University of Cincinnati Academic Health Center, USA
Title: Signaling to anchorage-independence in cancer cells
Georg F. Weber attended medical school in Wuerzburg, Germany. He worked at the Dana-Farber Cancer Institute, Harvard Medical School from 1990 through 1999 and is currently on the faculty at the University of Cincinnati. Georg F. Weber has published over 70 scientific reports, including many in the most respected professional journals, and various monographs, most recently a textbook on molecular oncology. He holds several patents. As a component of his mission to research cancer dissemination, Georg F. Weber is the founder and chief executive officer of MetaMol Theranostics, a company specialized in diagnosis and treatment of cancer metastasis.
Anchorage independence is an essential characteristic of metastasizing cells. While normal non-hematopoietic cells undergo programmed cell death (anoikis) consecutive to losing contact with their substratum, cancer cells can survive in the circulation for extended periods of time. In fact, the major limiting factor in the process of metastasis formation is the death of the tumor cells before their implantation in the target organs. Therefore, anchorage independent survival may be more critical to the process of cancer metastasis than organ-specific homing. The metastasis gene osteopontin is expressed at high levels by various cancers and contributes importantly to their progression. In humans, there exist two osteopontin splice variants with deletions of exon 4 (referred to as osteopontin-c) or 5 (called osteopontin-b). The full-length gene product, osteopontin-a, induces a gene expression profile that is associated with tissue remodeling and directed movement/sprouting. It upregulates the levels of glucose in breast cancer cells. This occurs via signals through STAT1 and STAT3 to sn-glycero-3-phosphocholine, and the transcriptional STAT3 targets apolipoprotein D and IGFBP5. Osteopontin-c upregulates intermediates and enzymes in the hexose monophosphate shunt, glycolysis, the glycerol phosphate shuttle, and the mitochondrial respiratory chain. It is associated with elevated cellular ATP levels. The osteopontin-c effect is consistent with the stimulation of an accelerated energy metabolism that is required for anti-anoikis. The splice variants osteopontin-a and osteopontin-c may synergize, with each form activating signal transduction pathways that are distinct from the other. The elevated glucose induced by osteopontin-a is used by osteopontin-c dependent signals to generate chemical energy.

- DATASET EXTRACT:

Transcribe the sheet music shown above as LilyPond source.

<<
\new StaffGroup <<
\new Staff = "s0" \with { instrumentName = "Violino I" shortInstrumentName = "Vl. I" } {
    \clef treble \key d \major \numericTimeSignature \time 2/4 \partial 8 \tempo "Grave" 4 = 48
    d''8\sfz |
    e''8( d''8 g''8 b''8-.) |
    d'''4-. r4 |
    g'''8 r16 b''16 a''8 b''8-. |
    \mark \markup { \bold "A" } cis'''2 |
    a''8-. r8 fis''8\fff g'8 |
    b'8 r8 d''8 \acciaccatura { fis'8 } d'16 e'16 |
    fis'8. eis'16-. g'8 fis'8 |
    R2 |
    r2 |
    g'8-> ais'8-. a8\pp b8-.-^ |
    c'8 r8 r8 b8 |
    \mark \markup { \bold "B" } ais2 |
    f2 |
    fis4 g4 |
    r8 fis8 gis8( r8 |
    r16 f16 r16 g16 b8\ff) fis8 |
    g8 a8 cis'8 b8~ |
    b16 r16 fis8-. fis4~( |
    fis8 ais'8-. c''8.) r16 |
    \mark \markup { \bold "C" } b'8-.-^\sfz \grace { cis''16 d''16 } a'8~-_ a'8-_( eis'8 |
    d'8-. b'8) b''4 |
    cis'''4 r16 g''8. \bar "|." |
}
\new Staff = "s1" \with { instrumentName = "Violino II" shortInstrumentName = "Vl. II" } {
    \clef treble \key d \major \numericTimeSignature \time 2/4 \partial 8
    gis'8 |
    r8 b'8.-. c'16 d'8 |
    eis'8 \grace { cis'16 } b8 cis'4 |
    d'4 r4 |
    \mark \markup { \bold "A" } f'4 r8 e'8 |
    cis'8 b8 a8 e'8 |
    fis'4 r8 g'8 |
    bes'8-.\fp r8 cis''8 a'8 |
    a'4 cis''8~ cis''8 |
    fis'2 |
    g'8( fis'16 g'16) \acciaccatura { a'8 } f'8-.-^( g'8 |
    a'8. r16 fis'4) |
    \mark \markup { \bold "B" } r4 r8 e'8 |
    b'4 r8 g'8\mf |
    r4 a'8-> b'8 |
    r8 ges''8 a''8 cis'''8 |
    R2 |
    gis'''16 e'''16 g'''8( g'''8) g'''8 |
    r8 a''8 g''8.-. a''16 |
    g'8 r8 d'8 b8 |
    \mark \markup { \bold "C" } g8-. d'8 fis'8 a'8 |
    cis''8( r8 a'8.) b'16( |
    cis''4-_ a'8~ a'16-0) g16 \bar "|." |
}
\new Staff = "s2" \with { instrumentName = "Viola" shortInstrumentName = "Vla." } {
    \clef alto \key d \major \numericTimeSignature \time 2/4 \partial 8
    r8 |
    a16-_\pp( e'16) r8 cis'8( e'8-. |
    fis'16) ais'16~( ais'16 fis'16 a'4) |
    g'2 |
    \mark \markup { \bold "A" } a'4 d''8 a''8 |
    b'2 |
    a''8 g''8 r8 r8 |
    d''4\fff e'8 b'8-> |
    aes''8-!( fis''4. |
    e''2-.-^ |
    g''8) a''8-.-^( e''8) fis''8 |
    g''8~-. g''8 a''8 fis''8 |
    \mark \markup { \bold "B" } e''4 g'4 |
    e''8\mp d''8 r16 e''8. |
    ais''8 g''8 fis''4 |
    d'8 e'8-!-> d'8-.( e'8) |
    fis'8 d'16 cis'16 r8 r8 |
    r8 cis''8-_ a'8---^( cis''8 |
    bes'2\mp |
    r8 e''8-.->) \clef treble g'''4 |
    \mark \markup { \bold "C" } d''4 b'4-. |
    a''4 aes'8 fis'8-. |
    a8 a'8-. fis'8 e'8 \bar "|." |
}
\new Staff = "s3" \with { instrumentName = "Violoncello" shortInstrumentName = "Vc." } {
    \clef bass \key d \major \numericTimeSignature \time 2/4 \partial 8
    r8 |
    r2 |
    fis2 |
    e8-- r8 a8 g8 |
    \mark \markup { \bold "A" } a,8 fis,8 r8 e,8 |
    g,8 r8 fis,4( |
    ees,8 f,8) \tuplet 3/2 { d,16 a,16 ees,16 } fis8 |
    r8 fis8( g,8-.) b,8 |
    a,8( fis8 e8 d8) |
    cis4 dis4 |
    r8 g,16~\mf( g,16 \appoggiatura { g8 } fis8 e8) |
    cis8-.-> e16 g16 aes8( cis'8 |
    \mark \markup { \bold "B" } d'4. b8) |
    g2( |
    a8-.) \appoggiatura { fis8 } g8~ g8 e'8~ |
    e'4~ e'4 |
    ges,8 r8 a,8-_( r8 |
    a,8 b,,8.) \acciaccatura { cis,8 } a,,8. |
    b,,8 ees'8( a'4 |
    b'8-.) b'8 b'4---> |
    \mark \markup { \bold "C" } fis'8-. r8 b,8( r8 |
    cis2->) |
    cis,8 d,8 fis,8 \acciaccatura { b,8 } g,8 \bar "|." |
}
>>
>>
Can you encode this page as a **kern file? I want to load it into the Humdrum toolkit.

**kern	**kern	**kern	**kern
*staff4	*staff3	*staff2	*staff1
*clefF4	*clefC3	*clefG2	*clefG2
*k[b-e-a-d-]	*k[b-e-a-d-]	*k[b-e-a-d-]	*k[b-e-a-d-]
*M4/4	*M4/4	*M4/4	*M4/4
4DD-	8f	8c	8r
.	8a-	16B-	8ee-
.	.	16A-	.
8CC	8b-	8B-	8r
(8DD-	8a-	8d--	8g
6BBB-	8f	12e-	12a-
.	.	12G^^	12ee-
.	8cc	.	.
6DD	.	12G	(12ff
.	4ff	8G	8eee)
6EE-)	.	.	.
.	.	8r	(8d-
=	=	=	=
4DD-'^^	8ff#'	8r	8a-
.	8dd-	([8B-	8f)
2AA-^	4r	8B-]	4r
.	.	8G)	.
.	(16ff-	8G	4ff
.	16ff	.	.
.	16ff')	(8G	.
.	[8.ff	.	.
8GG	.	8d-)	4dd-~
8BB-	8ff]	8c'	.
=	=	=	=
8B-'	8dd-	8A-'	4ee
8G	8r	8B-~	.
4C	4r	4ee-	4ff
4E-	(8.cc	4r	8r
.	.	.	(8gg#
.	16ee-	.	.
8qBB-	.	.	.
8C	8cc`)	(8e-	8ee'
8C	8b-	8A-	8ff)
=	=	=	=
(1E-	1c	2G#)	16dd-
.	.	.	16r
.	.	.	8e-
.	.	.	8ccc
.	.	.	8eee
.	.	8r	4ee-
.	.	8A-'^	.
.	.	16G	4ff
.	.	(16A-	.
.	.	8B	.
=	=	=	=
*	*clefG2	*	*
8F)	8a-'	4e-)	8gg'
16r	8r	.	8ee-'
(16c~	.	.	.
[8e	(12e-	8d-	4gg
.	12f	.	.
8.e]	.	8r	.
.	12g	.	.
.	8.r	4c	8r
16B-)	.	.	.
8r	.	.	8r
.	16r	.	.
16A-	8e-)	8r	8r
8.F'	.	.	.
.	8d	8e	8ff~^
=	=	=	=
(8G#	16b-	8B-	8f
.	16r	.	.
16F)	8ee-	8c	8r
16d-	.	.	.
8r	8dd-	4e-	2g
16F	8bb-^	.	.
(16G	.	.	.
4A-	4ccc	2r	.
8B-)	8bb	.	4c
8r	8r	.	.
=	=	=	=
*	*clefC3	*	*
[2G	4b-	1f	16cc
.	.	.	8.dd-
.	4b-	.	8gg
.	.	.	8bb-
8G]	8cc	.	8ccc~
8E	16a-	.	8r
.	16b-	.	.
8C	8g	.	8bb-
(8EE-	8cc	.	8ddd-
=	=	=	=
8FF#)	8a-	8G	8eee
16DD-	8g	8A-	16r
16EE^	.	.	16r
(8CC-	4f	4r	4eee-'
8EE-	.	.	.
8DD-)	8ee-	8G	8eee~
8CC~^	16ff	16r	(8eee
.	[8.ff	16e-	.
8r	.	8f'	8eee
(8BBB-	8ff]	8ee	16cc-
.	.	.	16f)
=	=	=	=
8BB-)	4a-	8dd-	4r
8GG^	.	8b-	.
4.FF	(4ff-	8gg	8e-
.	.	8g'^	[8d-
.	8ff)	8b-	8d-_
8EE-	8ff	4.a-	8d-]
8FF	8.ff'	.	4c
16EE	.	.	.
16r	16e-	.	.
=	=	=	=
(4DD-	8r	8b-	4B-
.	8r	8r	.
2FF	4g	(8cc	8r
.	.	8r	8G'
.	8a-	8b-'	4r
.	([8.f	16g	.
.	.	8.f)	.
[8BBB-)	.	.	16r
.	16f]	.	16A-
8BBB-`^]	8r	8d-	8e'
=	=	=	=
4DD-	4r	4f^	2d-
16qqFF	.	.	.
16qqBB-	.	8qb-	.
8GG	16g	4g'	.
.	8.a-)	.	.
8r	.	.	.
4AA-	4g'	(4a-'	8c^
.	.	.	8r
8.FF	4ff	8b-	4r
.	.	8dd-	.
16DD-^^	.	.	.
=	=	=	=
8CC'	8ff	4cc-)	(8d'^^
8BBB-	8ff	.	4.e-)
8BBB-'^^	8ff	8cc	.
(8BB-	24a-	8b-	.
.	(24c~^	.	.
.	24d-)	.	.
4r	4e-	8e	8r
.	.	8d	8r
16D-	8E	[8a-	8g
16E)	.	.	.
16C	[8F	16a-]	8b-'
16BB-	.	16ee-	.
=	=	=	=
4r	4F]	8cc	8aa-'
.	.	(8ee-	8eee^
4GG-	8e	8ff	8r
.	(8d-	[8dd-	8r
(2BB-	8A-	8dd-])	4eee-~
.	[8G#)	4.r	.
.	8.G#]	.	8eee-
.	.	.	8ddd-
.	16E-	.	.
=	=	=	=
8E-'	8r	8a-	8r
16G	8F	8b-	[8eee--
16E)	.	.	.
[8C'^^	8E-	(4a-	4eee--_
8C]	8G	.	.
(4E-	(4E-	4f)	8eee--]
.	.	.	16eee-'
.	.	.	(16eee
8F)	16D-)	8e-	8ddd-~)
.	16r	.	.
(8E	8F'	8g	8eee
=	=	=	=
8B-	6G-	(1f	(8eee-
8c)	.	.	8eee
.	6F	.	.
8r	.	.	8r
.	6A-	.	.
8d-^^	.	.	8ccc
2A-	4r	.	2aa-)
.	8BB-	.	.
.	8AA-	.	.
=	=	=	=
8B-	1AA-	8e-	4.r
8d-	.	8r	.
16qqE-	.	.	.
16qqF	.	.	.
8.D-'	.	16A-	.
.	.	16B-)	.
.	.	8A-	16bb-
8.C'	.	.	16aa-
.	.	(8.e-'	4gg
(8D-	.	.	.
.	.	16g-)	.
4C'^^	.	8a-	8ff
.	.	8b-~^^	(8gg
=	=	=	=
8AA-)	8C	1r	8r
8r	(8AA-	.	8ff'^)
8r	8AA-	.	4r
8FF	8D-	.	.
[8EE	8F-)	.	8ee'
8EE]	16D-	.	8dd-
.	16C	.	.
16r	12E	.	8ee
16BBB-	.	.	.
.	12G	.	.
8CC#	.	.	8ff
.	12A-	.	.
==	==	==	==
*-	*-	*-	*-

- EXERCISE TASKS:
1) According to the abstract on signaling to anchorage-independence, which exon is deleted in osteopontin-b?
2) List every metabolic pathway or system in which, according to the abstract on signaling to anchorage-independence, osteopontin-c upregulates intermediates and enzymes.
The listing that accompanies this page was taken from a separate source.

- ANSWERS FOR THE TASKS:
1) Exon 5.

2) The hexose monophosphate shunt, glycolysis, the glycerol phosphate shuttle, and the mitochondrial respiratory chain.